Aku menunduk sambil membayangkan  apa reaksi ayah. Tak tahulah aku, apakah setelah ini ayah masih mengizinkanku untuk ngaji lagi di rumah pak Haji Rahman. Masih bolehkah aku tetap bermain dengan Ajeng.

Ditengah pikiran yang berkecamuk, tiba-tiba ayah mengusap kepalaku.
“ Ade, ayah memperhatikan semua yang Ade katakan. Ade berani dan kritis. Ayah suka.”
Nyeees … tiba-tiba aku merasa tenang dan kekhawatiranku hilang.
“ Makasih ayah.” Aku mulai berani mengangkat wajah.

“ Tapi maaf ya De. Tentang nasi berkat, Ayah tetap tidak bisa membiarkan kita sekeluarga ikut menanggung dosa, gara-gara memakan nasi dari acara bidah.”
Di titik ini, Aku terpaksa bungkam. Aku tak ingin ayah menyangka bahwa aku mendebatnya  demi mempertahankan sebesek nasi berkat.

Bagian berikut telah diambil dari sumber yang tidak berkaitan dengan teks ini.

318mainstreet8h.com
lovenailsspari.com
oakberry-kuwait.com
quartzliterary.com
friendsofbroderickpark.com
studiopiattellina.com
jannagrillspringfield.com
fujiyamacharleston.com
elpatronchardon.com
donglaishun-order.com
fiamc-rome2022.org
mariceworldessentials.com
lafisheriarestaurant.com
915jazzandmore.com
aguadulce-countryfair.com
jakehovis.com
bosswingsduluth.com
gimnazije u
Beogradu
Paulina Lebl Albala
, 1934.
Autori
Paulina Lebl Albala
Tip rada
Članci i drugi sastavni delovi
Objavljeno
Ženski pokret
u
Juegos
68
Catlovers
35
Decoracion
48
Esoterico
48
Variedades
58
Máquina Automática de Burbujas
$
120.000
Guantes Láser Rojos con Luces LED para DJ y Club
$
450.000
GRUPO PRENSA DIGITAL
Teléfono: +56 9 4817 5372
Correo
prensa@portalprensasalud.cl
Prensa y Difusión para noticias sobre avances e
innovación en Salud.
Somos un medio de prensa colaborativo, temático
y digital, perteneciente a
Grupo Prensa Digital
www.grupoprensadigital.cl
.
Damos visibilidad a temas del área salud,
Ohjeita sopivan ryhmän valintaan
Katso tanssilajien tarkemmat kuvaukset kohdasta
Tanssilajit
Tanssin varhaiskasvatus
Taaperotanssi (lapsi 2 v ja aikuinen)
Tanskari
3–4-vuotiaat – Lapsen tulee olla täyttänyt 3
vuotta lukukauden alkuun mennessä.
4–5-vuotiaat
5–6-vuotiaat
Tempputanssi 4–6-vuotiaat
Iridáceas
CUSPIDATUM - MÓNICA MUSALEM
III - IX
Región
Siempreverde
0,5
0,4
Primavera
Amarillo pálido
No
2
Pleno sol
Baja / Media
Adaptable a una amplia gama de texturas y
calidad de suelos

“ Maafin Ade juga ya ayah. Ade takut, kata-kata Ade bikin ayah marah.” Kataku sambil meraih punggung tangan ayah lalu menciumnya. Senyum ayah mengembang.

“Ngga, ayah ngga marah.”  Digelengkan kepalanya.

“ Eeemh, apakah Ade masih boleh ngaji di rumah pak Haji Rahman ?” Aku perlu bukti bahwa ayah tidak marah.

“ Boleh, Ade boleh berbekal dengan berbagai macam ilmu. Dan ayah akan selalu membuka diri untuk kita bisa diskusi."

Aku memeluk ayah. Mensyukuri bahwa beda pendapat ini, menyisakan ruang padaku untuk menggali pemahaman agama dari sudut yang berbeda-beda.